Models were evaluated based on their ability to classify analogies accurately. Training and validation accuracy and loss were recorded, with MiniLM showing a significant improvement over SBERT.

Results & Conclusions

The fine-tuned MiniLM model demonstrated a high accuracy of 99%, showing a deep understanding of the semantic relationships in FrameNet. This suggests that MiniLM is well-suited for analogy classification and can be applied to various NLP applications like question-answering systems, semantic search, and dialogue agents.

Future Work

  • Extending Analogy Classification: Explore additional pre-trained models for further performance gains.
  • Broader Applications: Apply the models to other semantic tasks in NLP, such as argumentation mining and information extraction.

References

  1. FrameNet
  2. Reimers, N., & Gurevych, I. (2019).
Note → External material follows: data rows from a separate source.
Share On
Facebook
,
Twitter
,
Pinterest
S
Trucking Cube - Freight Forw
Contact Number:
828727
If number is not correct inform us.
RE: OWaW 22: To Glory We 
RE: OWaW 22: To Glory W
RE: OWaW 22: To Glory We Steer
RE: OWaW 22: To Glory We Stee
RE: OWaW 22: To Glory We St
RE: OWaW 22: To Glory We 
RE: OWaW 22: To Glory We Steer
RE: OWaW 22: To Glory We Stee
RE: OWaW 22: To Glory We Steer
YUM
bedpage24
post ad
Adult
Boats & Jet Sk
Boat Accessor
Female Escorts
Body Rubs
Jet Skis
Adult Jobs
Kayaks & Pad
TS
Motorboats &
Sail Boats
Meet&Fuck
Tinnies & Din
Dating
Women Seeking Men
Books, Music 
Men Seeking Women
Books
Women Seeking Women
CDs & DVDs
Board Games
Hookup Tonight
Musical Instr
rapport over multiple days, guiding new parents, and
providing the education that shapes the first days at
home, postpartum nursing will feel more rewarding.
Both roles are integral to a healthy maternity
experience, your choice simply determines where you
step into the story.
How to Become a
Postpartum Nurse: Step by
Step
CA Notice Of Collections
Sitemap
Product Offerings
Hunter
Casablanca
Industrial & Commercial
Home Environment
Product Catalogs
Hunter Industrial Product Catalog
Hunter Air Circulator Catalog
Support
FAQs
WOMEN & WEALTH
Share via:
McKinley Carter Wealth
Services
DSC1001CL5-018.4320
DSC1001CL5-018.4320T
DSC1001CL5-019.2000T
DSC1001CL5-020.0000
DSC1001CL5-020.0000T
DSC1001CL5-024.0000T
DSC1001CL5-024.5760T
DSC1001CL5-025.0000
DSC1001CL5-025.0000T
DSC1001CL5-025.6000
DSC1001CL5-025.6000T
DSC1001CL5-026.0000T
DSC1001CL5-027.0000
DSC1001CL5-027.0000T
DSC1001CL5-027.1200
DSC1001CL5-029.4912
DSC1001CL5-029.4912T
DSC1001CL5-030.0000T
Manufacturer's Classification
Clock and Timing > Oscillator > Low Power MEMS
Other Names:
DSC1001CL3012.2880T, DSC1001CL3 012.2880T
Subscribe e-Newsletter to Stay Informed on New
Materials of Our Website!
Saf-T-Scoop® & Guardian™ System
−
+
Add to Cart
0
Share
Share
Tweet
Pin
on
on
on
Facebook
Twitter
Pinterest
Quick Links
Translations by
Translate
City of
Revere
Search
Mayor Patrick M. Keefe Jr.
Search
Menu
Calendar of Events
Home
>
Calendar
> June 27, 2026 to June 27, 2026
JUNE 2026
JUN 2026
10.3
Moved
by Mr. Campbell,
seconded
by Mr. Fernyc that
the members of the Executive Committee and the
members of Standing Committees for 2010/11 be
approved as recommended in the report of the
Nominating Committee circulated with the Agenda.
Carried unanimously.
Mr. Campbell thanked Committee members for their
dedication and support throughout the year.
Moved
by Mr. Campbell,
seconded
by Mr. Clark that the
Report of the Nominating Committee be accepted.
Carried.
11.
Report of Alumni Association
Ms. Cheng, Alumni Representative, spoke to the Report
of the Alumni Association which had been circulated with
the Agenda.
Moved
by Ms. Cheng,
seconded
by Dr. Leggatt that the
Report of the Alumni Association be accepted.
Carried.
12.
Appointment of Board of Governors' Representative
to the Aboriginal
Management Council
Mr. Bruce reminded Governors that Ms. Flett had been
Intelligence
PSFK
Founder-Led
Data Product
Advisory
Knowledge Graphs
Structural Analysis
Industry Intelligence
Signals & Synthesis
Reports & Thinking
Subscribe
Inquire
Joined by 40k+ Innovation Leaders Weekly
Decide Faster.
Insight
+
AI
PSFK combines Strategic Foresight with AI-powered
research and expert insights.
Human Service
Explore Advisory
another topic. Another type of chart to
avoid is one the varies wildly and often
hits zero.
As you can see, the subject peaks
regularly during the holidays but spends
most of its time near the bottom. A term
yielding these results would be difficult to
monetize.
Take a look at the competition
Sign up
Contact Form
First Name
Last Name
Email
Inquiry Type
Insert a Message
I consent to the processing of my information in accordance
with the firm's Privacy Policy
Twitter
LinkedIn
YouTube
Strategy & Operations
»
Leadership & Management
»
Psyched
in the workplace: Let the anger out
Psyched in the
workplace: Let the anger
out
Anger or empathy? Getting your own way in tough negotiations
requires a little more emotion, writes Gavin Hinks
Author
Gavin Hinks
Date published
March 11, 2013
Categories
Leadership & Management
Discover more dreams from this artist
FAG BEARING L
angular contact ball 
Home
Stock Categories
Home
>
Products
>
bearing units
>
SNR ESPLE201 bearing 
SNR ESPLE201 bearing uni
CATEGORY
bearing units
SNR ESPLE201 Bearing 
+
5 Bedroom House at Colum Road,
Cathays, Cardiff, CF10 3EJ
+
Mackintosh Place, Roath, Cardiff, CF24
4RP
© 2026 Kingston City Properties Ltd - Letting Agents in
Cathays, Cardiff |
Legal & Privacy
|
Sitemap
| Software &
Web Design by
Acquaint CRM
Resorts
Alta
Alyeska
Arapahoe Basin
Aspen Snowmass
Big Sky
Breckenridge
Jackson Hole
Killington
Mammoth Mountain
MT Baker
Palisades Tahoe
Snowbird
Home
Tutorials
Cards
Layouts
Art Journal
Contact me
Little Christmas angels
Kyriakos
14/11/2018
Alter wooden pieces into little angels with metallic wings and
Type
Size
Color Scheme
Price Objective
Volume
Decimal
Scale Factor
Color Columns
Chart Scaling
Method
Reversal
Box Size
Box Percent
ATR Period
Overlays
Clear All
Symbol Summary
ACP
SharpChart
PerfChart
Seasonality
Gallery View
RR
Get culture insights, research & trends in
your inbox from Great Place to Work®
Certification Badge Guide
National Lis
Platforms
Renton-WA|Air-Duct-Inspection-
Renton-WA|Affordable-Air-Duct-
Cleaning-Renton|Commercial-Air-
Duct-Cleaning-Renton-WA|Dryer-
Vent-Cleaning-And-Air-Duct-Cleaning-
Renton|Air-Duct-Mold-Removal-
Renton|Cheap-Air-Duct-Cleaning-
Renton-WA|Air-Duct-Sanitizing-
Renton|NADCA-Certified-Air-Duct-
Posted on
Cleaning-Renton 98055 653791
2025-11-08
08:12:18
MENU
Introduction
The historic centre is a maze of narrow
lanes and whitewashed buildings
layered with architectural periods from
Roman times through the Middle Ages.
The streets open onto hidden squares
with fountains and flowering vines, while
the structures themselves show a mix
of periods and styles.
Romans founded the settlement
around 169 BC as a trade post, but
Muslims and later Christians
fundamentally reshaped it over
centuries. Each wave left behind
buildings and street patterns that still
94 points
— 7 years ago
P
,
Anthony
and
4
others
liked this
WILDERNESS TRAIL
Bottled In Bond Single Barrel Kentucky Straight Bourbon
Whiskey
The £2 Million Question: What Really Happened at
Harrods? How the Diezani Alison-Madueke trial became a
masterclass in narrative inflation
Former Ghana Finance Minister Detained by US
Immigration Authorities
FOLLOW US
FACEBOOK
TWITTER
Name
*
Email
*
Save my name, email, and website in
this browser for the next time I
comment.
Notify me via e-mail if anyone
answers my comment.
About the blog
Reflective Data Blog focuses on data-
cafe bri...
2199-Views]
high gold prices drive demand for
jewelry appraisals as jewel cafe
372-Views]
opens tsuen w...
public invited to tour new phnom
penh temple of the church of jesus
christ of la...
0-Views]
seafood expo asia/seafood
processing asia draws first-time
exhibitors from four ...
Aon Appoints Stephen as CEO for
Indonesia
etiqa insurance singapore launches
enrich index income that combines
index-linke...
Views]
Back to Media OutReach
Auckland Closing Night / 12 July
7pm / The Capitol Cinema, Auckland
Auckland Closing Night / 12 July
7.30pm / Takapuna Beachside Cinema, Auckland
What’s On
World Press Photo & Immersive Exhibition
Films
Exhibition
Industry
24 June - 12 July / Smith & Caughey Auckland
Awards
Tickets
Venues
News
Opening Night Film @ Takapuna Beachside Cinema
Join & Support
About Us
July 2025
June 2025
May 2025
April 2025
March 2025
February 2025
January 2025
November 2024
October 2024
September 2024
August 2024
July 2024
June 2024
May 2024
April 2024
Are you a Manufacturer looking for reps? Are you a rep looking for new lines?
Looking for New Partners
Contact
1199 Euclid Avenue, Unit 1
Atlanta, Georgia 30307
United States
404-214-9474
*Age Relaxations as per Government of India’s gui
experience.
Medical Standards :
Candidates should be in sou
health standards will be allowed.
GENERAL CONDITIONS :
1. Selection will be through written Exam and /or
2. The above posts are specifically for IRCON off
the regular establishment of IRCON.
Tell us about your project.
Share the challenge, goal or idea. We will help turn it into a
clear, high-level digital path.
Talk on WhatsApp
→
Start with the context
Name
Sentence-BERT.
  3. Wang, W., Xu, R., Qiu, X., & Liu, X. (2020). MiniLM.

About

This project is to evaluate the effectiveness of two advanced NLP models—SBERT (Sentence-BERT) and MiniLM—in classifying analogies using the FrameNet dataset. Analogies are fundamental in human cognition and reasoning, helping us understand relationships between concepts and make inferences.